I'm a "computer engineer" from Greenhills and I do house calls to fix computers. That’s precisely what I try to do but since:

1. it takes me more than the 2 hours I promised I can have your computer up and running, and
2. you have to go to work, and
3. no one else available to keep watch over me (of course you do not trust me alone in your house),

you grudgingly allow me to bring your computer back to my shop in Greenhills. Before I leave though, you make a curious comment "May mga makikita ka jan na weird, kse weird ang taste ng kapatid ko."

As I work on your computer, I see a file which is (curiously) titled "XXX." I remember your comment and open the directory.

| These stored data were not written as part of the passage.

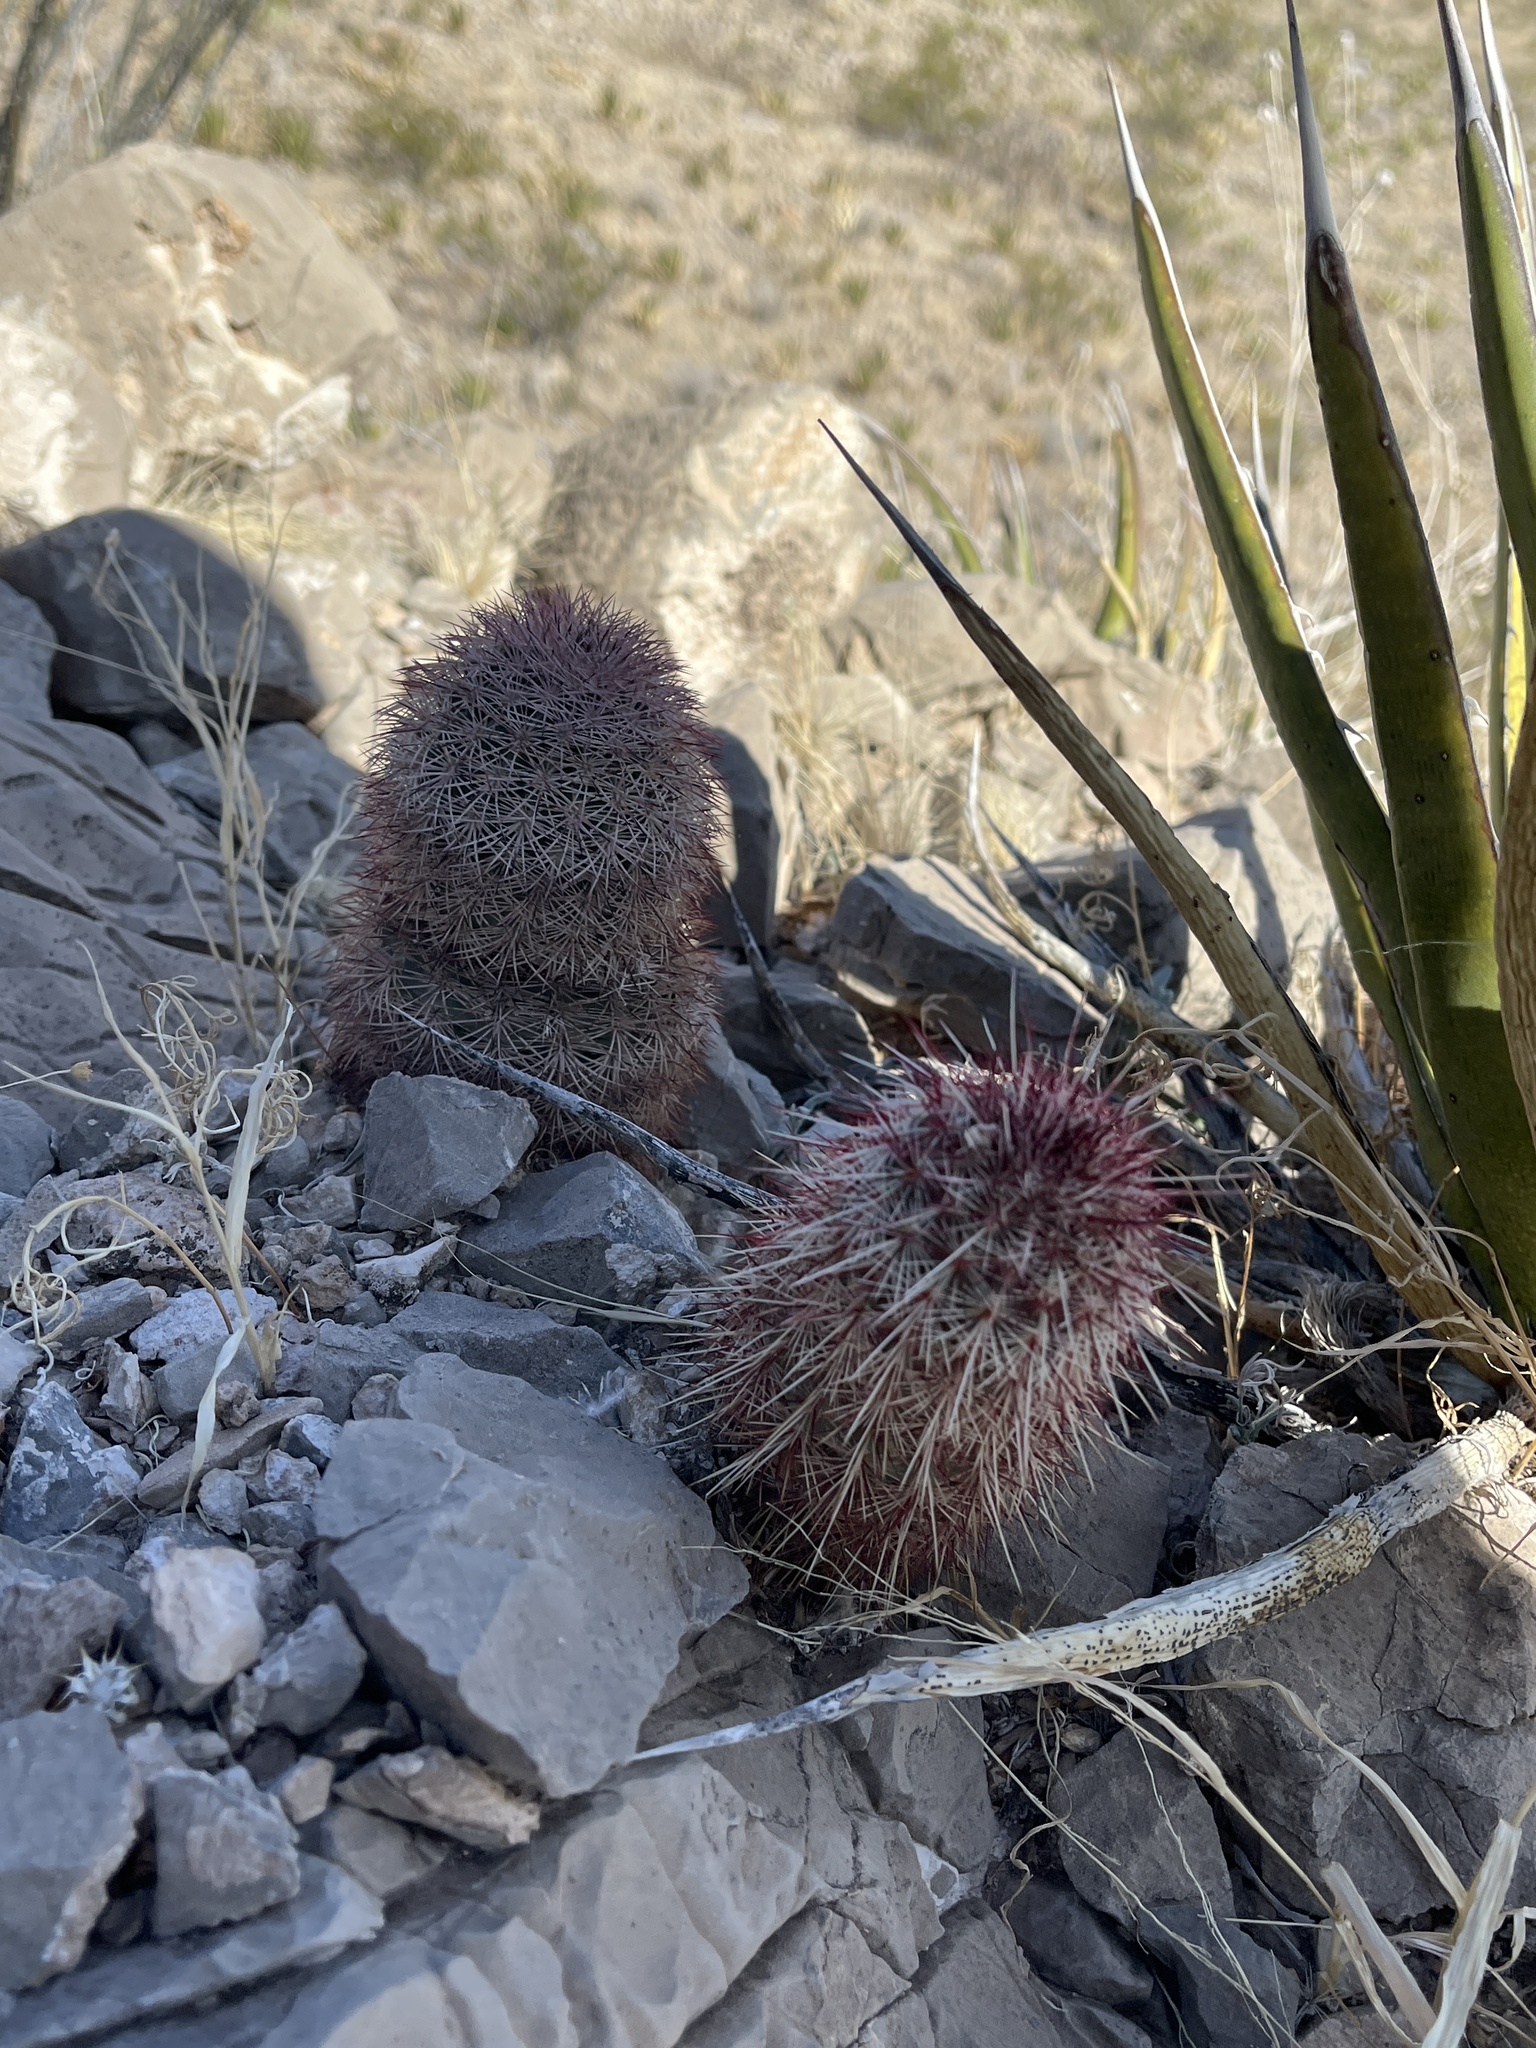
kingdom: Plantae
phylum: Tracheophyta
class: Magnoliopsida
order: Caryophyllales
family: Cactaceae
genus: Echinocereus
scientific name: Echinocereus dasyacanthus
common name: Spiny hedgehog cactus
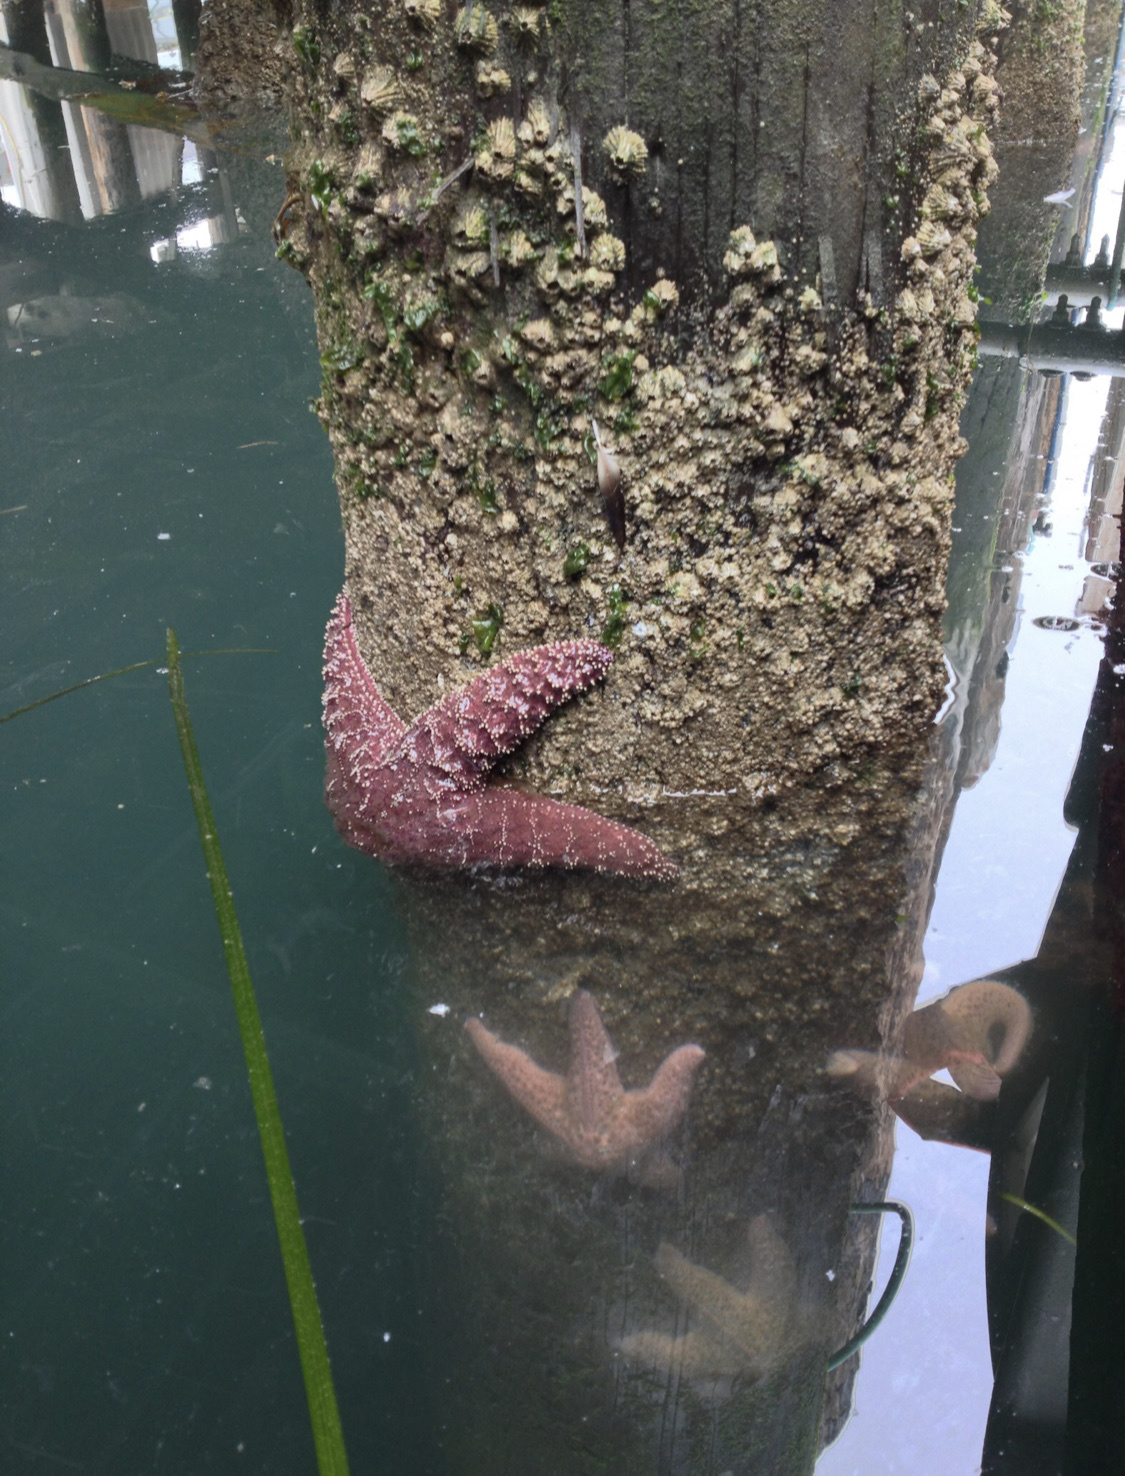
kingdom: Animalia
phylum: Echinodermata
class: Asteroidea
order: Forcipulatida
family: Asteriidae
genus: Pisaster
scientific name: Pisaster ochraceus
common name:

In it I find pages of file names describing children performing sexual acts. I review a number of the files and determine that children depicted in the images were between the ages of 10 and 15. I call the police on December 23, 2008 and they go to my house on December 28, 2008. I show these filenames to them and turn over your computer.

Thereafter a search warrant for your computer is obtained by the police and you are charged with violating the Anti-Child Pornography Law*

Your s(l)ick lawyer now wants to suppress the computer files for being a fruit of an illegal search. He argues the fact that your computer filenames were viewed amounts to an unreasonable search without warrant.

And I cry because you might just be right.

*In reality this is still pending in Congress.